- [Action item]:
Render the data below as a Markdown table with the columns No. and Text, one numbered row per line, from the line containing "Aim: one 3D cuboid around each listed item." through the line containing "The image spans 37.5°". Skip blank lines and include nothing else.

- [Task inputs]:
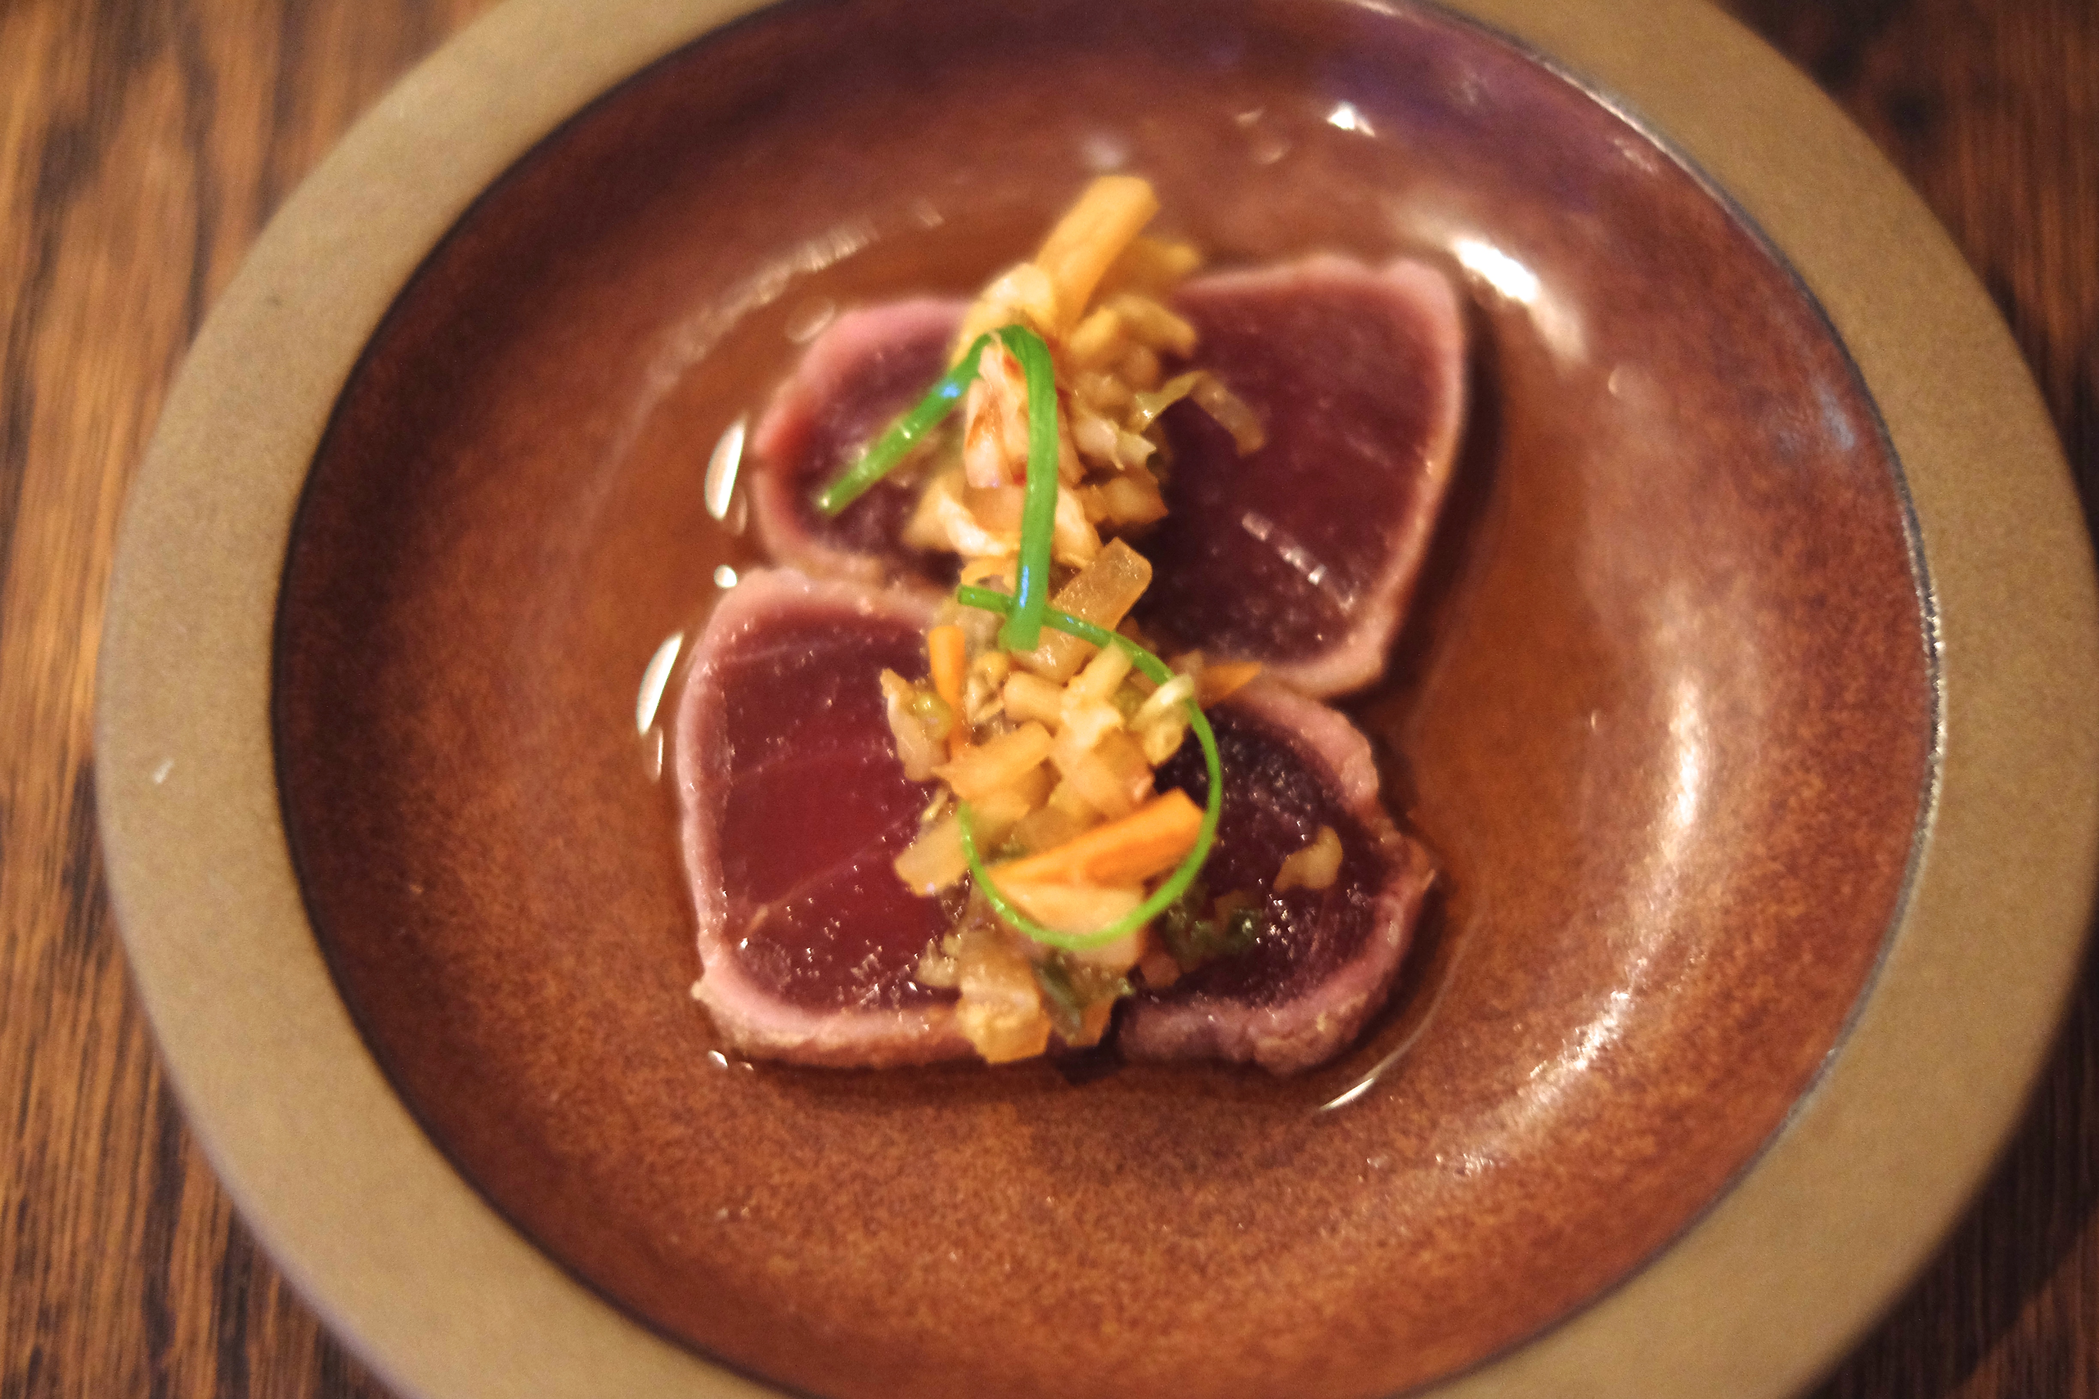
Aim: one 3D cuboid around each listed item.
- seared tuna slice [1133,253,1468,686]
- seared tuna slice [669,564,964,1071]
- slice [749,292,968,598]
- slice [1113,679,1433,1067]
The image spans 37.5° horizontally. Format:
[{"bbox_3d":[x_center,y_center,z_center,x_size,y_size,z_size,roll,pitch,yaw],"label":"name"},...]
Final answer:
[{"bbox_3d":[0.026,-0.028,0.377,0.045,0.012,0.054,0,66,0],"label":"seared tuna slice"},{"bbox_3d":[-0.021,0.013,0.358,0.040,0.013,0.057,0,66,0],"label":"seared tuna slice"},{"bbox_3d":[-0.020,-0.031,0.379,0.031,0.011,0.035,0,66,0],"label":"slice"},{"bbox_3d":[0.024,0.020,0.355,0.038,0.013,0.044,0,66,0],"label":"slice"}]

--

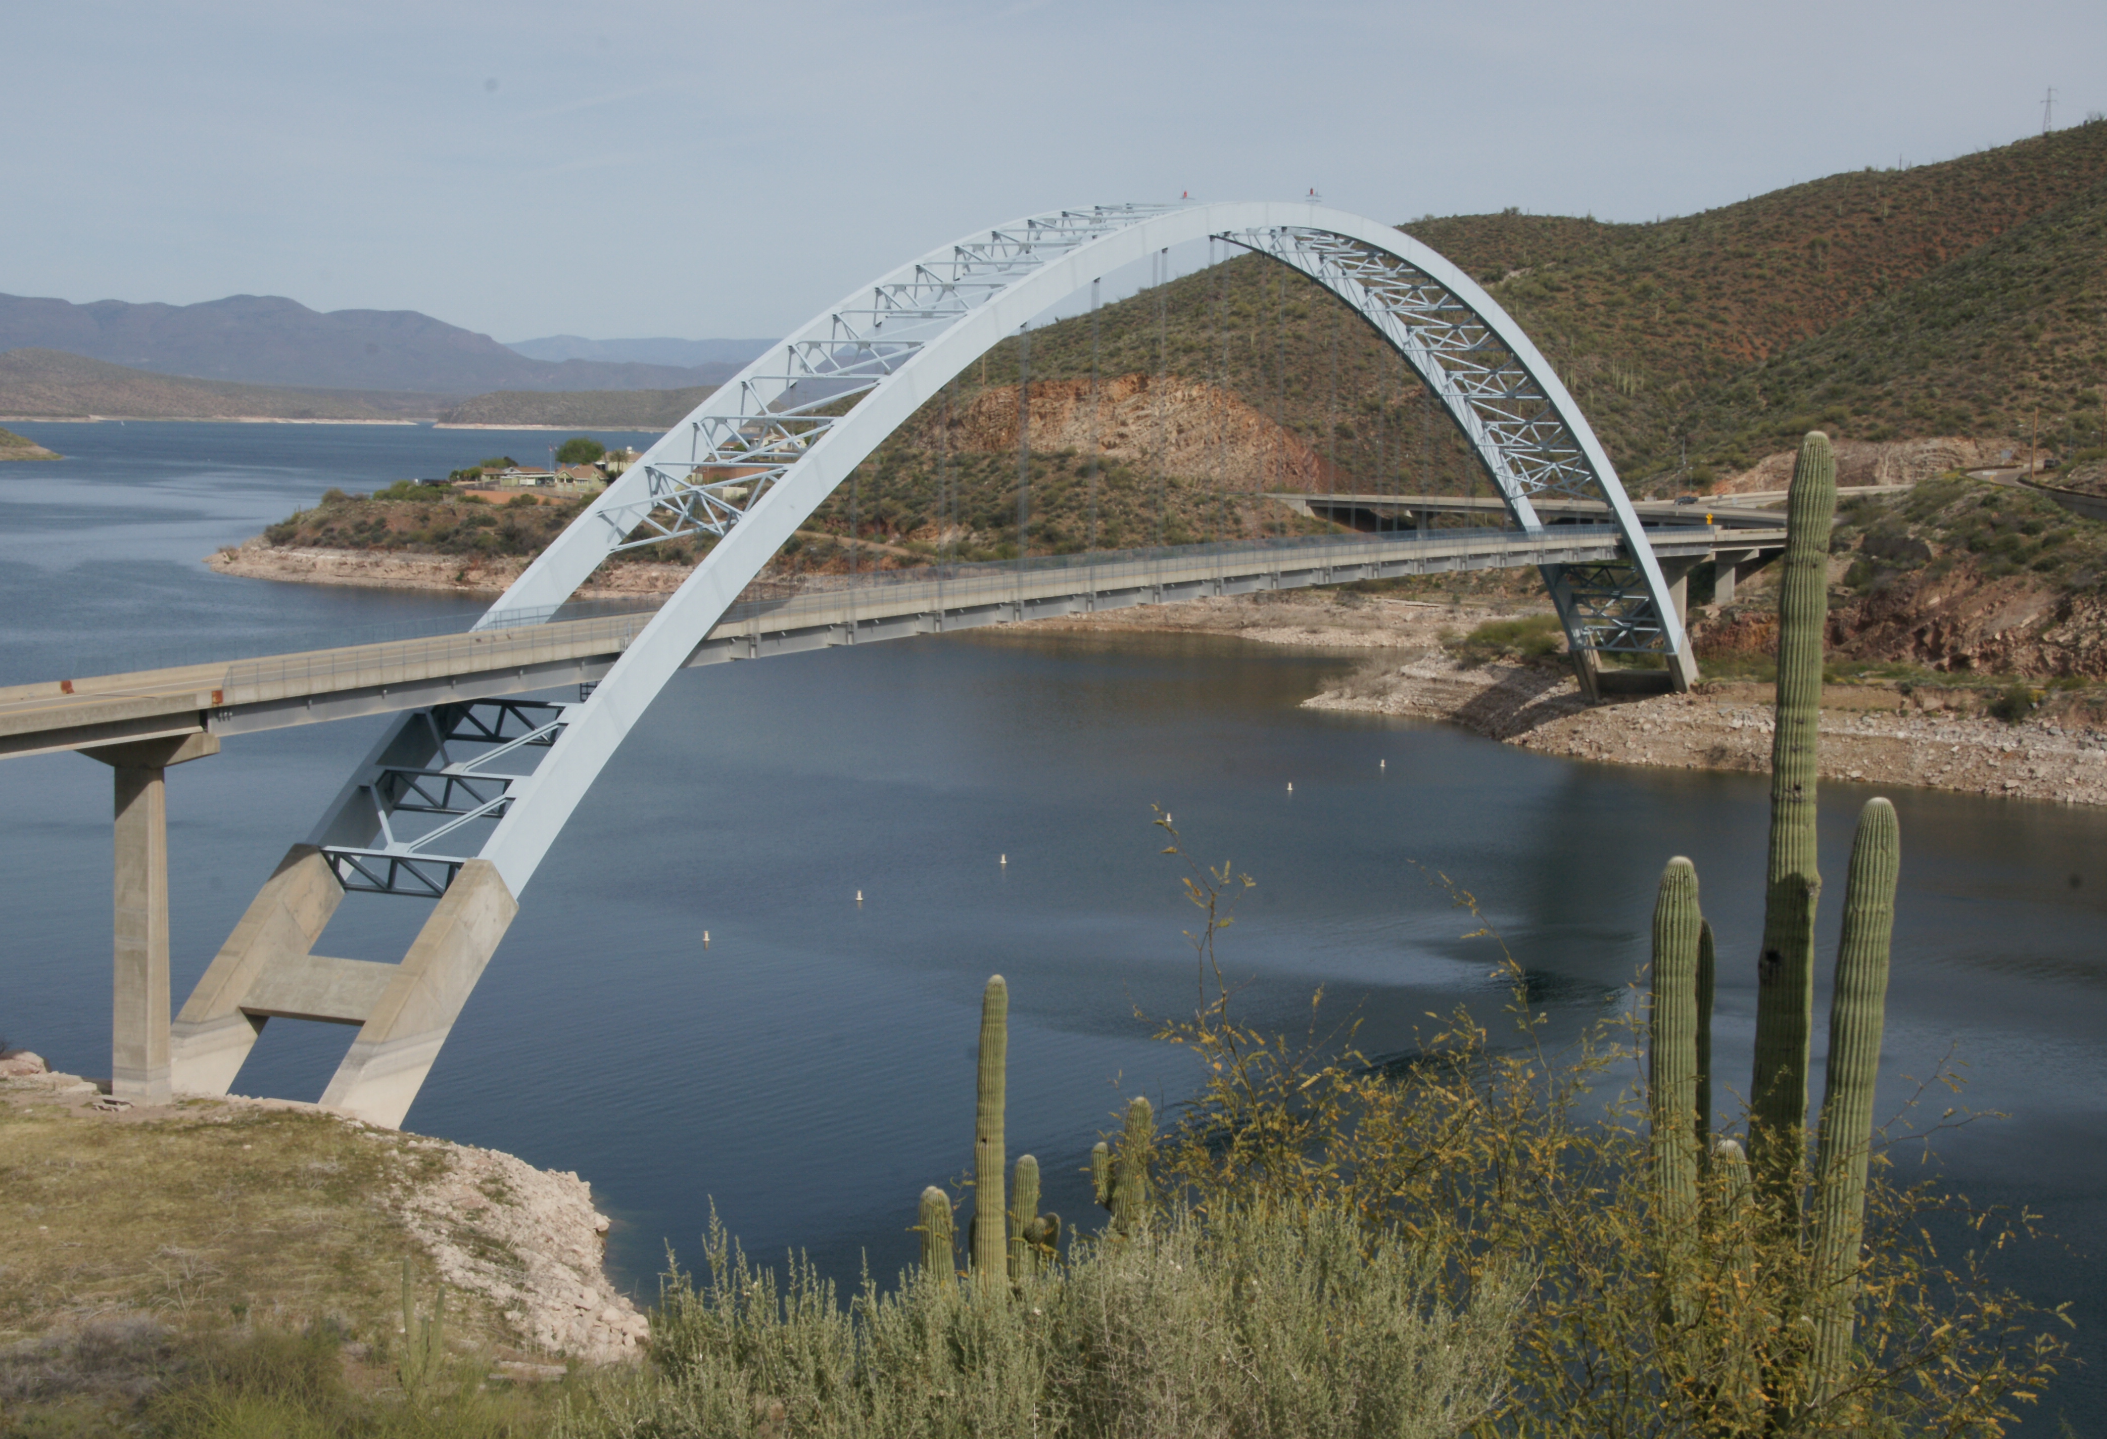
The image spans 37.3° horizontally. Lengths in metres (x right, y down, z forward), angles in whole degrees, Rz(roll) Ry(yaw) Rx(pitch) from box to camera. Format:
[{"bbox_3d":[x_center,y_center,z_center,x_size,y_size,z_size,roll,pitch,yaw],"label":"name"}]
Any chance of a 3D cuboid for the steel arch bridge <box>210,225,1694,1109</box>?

...

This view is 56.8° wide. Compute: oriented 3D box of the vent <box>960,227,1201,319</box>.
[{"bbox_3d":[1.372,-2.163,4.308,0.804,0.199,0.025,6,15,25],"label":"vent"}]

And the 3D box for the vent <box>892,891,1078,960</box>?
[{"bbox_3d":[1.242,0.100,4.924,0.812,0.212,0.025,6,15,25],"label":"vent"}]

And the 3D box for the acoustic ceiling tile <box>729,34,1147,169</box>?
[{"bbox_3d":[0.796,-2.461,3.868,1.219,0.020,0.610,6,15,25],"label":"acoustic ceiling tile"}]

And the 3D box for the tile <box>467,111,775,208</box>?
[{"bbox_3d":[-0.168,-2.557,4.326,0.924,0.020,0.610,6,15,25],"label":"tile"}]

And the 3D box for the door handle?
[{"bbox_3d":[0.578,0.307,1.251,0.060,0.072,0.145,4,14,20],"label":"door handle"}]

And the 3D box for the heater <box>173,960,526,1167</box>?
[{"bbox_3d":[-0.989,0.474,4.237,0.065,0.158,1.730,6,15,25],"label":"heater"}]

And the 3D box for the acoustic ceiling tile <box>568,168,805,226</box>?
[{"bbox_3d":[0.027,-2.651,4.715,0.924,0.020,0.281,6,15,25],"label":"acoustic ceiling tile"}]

- [Answer space]:
| No. | Text |
|---|---|
| 1 | Aim: one 3D cuboid around each listed item. |
| 2 | - seared tuna slice [1133,253,1468,686] |
| 3 | - seared tuna slice [669,564,964,1071] |
| 4 | - slice [749,292,968,598] |
| 5 | - slice [1113,679,1433,1067] |
| 6 | The image spans 37.5° horizontally. Format: |